HEXO has acquired all of the issued and outstanding common shares of Zenabis.

“Today is another great day for HEXO,” said HEXO CEO and co-founder Sebastien St-Louis.

“With the acquisition of Zenabis, we are actively positioning HEXO for future expansion in Canada, Europe and beyond. This deal will strengthen our domestic brands, offer a foothold in Europe and provide significant accretive synergies as we continue towards our goal of becoming EPS positive and a top-three global cannabis products company.”

Each former Zenabis shareholder will receive 0.01772 of a common share in the capital of HEXO for each Zenabis share.

Zenabis Shares will be de-listed from the Toronto Stock Exchange as of the close of trading on or about June 2, 2021.

Registered Zenabis shareholders will be required to deposit their share certificate together with a duly completed letter of transmittal, with TSX Trust Company. Shareholders whose Zenabis Shares are registered in the name of a broker, dealer, bank, trust company or another nominee.
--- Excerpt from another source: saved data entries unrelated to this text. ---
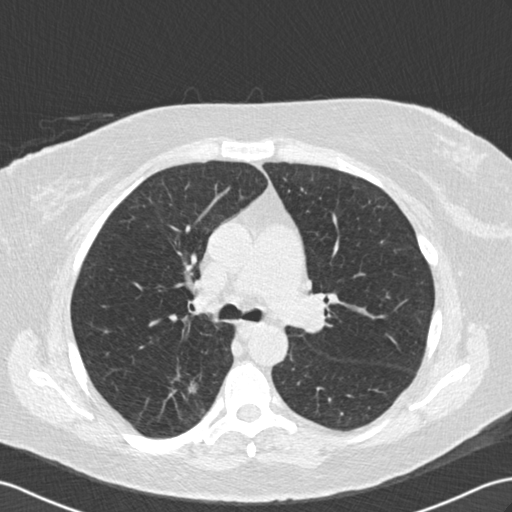
Chest CT (low-dose screening protocol), one axial image; second annual screen; lung window (W 1500 / L -600 HU); standard (soft-tissue) reconstruction kernel (B30f); slice 55 of 154 in the series; 512 × 512 image matrix, field of view 352 × 352 mm. Female, age 65 years at enrolment.
Lesion marked by an expert reader, bounding box (x1, y1, x2, y2) in pixels: (156, 357, 217, 417). Reader record for this screening exam (exam-level; its link to the box is not recorded): non-calcified nodule or mass ≥4 mm, right lower lobe, 18 × 16 mm, spiculated (stellate) margins, soft tissue attenuation, pre-existing on the prior screen: yes; interval growth: yes. Lung cancer was diagnosed 239 days after this screen: adenocarcinoma, NOS, right lower lobe, moderately differentiated (G2), stage IA (AJCC 6th edition), 25 mm at pathology.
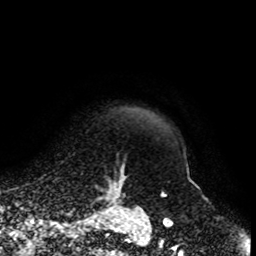
Breast MRI, one axial slice; slice 91 of 108 in the series (ordered by position); cropped to one breast; dynamic contrast-enhanced series, time point 2 of 8 at this slice position (early post-contrast); 1.5 T; TE 4.2 ms, TR 7 ms; 256 × 256 image matrix, field of view 170 × 170 mm. Female patient.
Outlined on this slice (semi-automatically segmented with operator editing):
- enhancing-tissue mask used for the functional tumour volume (all voxels passing the contrast-enhancement thresholds inside the analysis volume; usually the tumour): bounding box <86,163,136,203> (left, top, right, bottom; pixels)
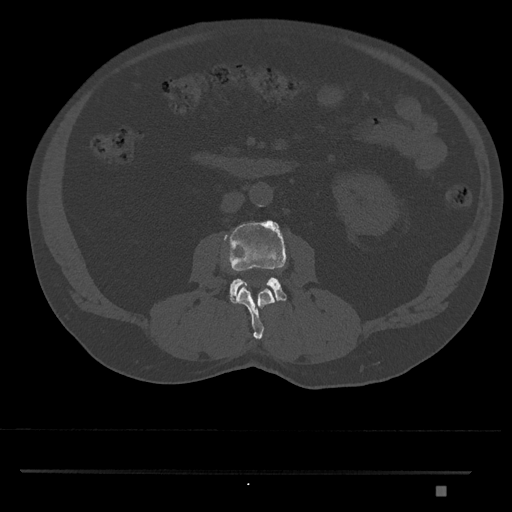
CT including the spine, one axial slice; position 716 of 1134 along the scan axis; reconstruction kernel Br40s/3; 120 kVp; bone window (W 1800 / L 400 HU); 0.5 mm slice thickness; 512 × 512 image matrix, field of view 429 × 429 mm. Male patient, age 65 years. From the clinical record (not read from this slice): primary cancer: prostate.
Structures marked on this image (semi-automatically segmented with operator editing):
- L2 vertebra: bounding box [x1, y1, x2, y2] px = [237, 286, 275, 340]
- L3 vertebra: [224, 220, 287, 304]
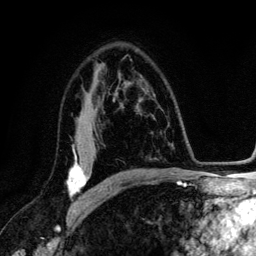
Breast MRI (dynamic contrast-enhanced), one axial slice. Slice 82 of 134 in the series (ordered by position). Cropped to one breast. Dynamic contrast-enhanced series, time point 2 of 6 at this slice position (early post-contrast). 3 T. TE 4.2 ms, TR 7.9 ms. 1.2 mm slice thickness. 256 × 256 image matrix. Female patient.
Structures marked on this image (semi-automatic segmentation, software-assisted and operator-edited):
- enhancing-tissue mask used for the functional tumour volume (all voxels passing the contrast-enhancement thresholds inside the analysis volume; usually the tumour): bounding box [x1, y1, x2, y2] px = [68, 147, 101, 205]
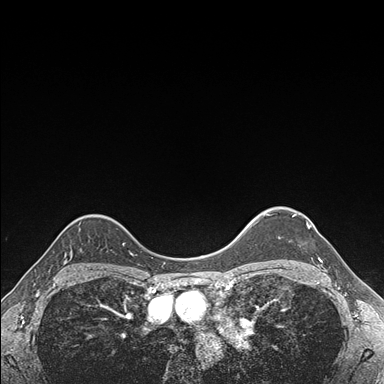
Breast MRI (dynamic contrast-enhanced), one axial slice. Slice 135 of 176 in the series (ordered by position). Dynamic contrast-enhanced series, time point 2 of 7 at this slice position (early post-contrast). 1.5 T. TE 1.5 ms, TR 4.1 ms. 1.1 mm slice thickness. 384 × 384 image matrix, field of view 320 × 320 mm. Female patient.
Structures marked on this image (semi-automatic segmentation, software-assisted and operator-edited):
- enhancing-tissue mask used for the functional tumour volume (all voxels passing the contrast-enhancement thresholds inside the analysis volume; usually the tumour): bounding box (x1, y1, x2, y2) in pixels: (292, 214, 322, 262)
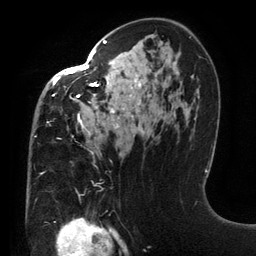
Breast MRI (dynamic contrast-enhanced), one axial slice; cropped to one breast; dynamic contrast-enhanced series, time point 2 of 6 at this slice position (early post-contrast); 3 T; TE 2.7 ms, TR 6.5 ms; 256 × 256 image matrix. Female patient.
Outlined on this slice (semi-automatic segmentation, software-assisted and operator-edited):
- enhancing-tissue mask used for the functional tumour volume (all voxels passing the contrast-enhancement thresholds inside the analysis volume; usually the tumour): bounding box <34,40,141,154> (left, top, right, bottom; pixels)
Listed Zenabis Warrants will continue trading on the TSX, but will commence trading under the symbol ‘HEXO.WT’ as of June 3, 2021. The listed Zenabis Warrants will remain listed on the TSX until the earliest to occur of their exercise, expiry or de-listing. HEXO has entered into a supplemental warrant indenture in respect of the Listed Zenabis Warrants.

Holders of Zenabis options have received replacement options exercisable for HEXO Shares at the same conversion ratio applicable to the Zenabis shares. All other terms and conditions of the replacement options, including the term of expiry, vesting, conditions to and manner of exercising, are the same as the Zenabis options for which they were exchanged.

Holders of Zenabis deferred share units or restricted share units have received replacement deferred share units or restricted share units, exercisable for HEXO Shares at the same conversion ratio applicable to the Zenabis shares. All other terms and conditions of the replacement deferred share units and restricted share units, including the term of expiry, vesting, conditions to and manner of exercising, are the same as the Zenabis deferred share units or restricted share units for which they were exchanged.

Prior to the completion of the arrangement, each of the directors of the boards of directors of Zenabis and its subsidiaries resigned.

HEXO is a licensed cannabis producer. HEXO serves the Canadian recreational market with a brand portfolio including HEXO, UP Cannabis, Original Stash, Bake Sale, Namaste, and REUP brands, and the medical market in Canada, Israel and Malta.

HEXO also serves the Colorado market through its Powered by HEXO® strategy and Truss CBD USA, a joint venture with Molson Coors (NYSE: TAP).

Zenabis is a Canadian-licensed cultivator of medical and recreational cannabis. 

HEXO Corp. opened trading at C$8.61 per share.